Caray passed in 1998, but the tradition of someone leading the Wrigley crowd in “Take Me Out to the Ballgame” from the broadcasting booth lives on. Sometimes now, a video of Caray leads the crowd, but often there are guest singers, ranging from local sports figures in the news and even celebrities. My personal favorite is Bill Murray, actor/comedian, who just may be the #1 Cubs enthusiast in the country. This seventh inning stretch tradition seems to always provide an interesting sidelight, such as race car driver Jeff Gordon welcoming the “Wrigley Stadium” crowd (ugh; it’s a ballpark) and Sesame Street’s Cookie Monster ending his rendition with “let’s get some cookies!’ Two of the more infamous renditions include Bears legend Mike Ditka literally yelling the song in record time in 1998 and musician Ozzy Osbourne forgetting the words in 2003.
Organs at baseball parks have now been mostly replaced by canned music – often, loud; let’s admit it, very loud. A newer tradition is that players come to the plate or enter the game with their own “walk-up” songs as background music. Chipper Jones of the Braves allowed Ozzy Osbourne to save some face at the ballpark by selecting Osbourne’s “Crazy Train” as his walk-up song during the entirety of Chipper’s 19-season career. Yankee greats Derek Jeter and Mariano Rivera made famous “This is How We Do It” and “Enter Sandman” as their respective walk-up songs. While fictional, I must admit that I loved Charlie Sheen’s character Ricky Vaughn in the baseball flick Major League entering the game to the tune of “Wild Thing”.
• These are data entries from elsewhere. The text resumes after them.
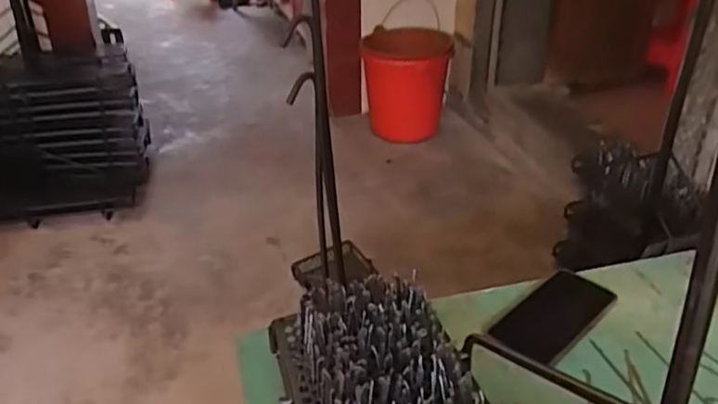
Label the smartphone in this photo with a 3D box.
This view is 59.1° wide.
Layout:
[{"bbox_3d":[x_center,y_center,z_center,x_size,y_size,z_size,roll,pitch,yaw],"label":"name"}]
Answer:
[{"bbox_3d":[0.213,0.124,0.691,0.146,0.007,0.071,-29,48,-35],"label":"smartphone"}]

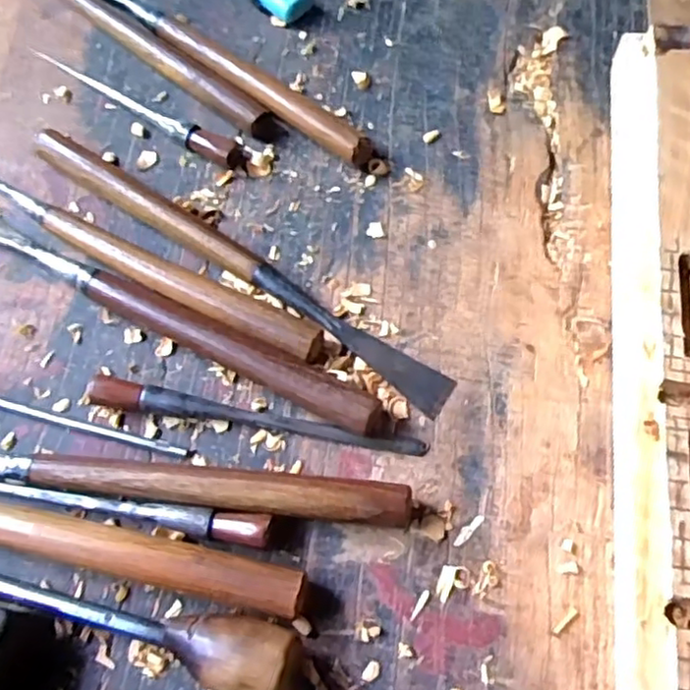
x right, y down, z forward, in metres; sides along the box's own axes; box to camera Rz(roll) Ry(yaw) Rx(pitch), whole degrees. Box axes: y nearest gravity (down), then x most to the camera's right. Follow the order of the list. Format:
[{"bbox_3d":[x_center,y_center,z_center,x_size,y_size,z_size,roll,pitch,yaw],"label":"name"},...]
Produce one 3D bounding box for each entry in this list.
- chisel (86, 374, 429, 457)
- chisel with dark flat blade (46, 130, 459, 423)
[{"bbox_3d":[-0.041,0.032,0.305,0.152,0.012,0.011,7,67,7],"label":"chisel"},{"bbox_3d":[-0.058,-0.045,0.332,0.253,0.014,0.016,33,72,17],"label":"chisel with dark flat blade"}]

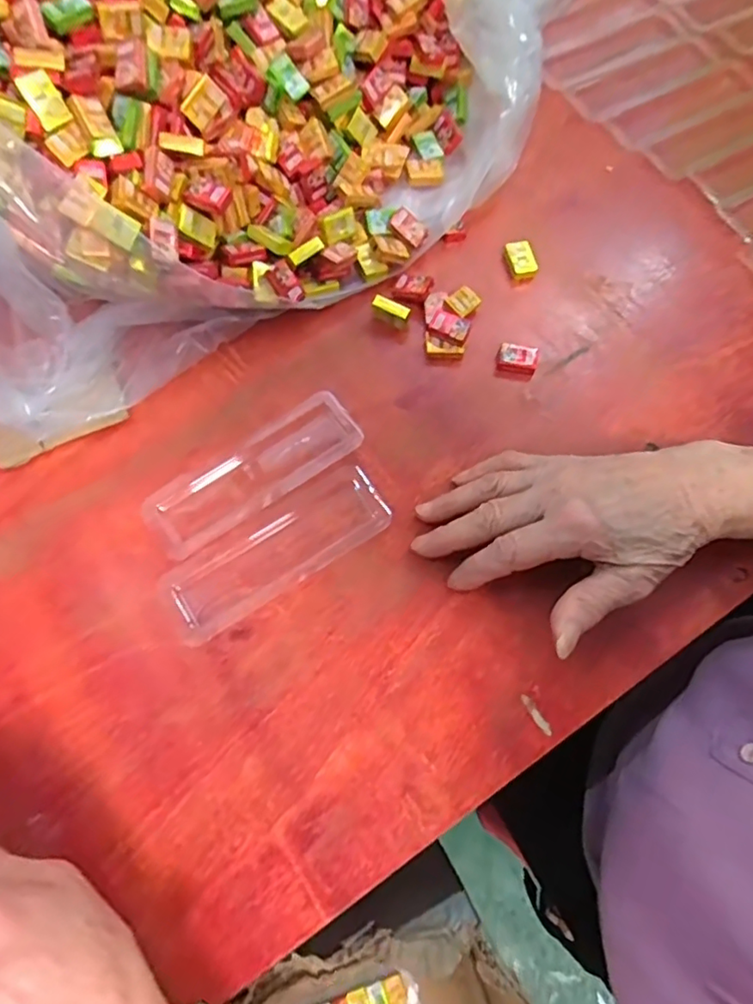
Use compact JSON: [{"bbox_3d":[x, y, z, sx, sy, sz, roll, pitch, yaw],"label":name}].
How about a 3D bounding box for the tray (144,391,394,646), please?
[{"bbox_3d":[-0.068,0.005,0.351,0.148,0.008,0.095,-32,75,-10],"label":"tray"}]

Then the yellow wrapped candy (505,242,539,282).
[{"bbox_3d":[0.102,-0.169,0.404,0.017,0.008,0.026,-16,73,-6],"label":"yellow wrapped candy"}]

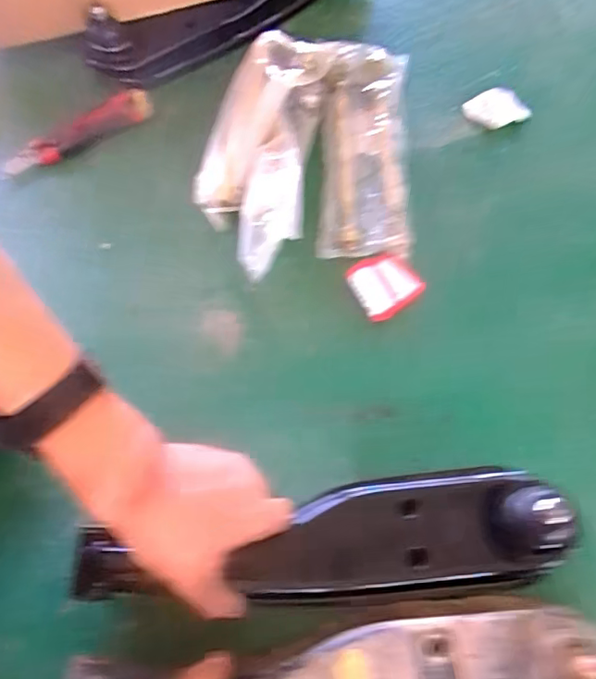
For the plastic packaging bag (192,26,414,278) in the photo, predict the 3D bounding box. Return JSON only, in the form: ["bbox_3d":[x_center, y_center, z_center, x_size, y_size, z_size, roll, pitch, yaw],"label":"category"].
[{"bbox_3d":[0.005,-0.191,0.552,0.206,0.063,0.270,1,66,4],"label":"plastic packaging bag"}]

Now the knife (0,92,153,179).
[{"bbox_3d":[-0.240,-0.217,0.595,0.173,0.029,0.032,-29,68,-9],"label":"knife"}]

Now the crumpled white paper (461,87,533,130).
[{"bbox_3d":[0.213,-0.246,0.592,0.057,0.017,0.046,-28,67,-9],"label":"crumpled white paper"}]

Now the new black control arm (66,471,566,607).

Yes, the serenity of the old ballpark and its gentle organ music may be things of the past, but I always enjoy going to the ballpark. I still love hearing the crack of the bat, old ballpark sounds of vendors exhorting “Hot dogs here” or “Cold beer”, and singing “Take Me Out to the Ballpark” arm and arm with family or friends. It remains my happy place. Every sound is music to my ears.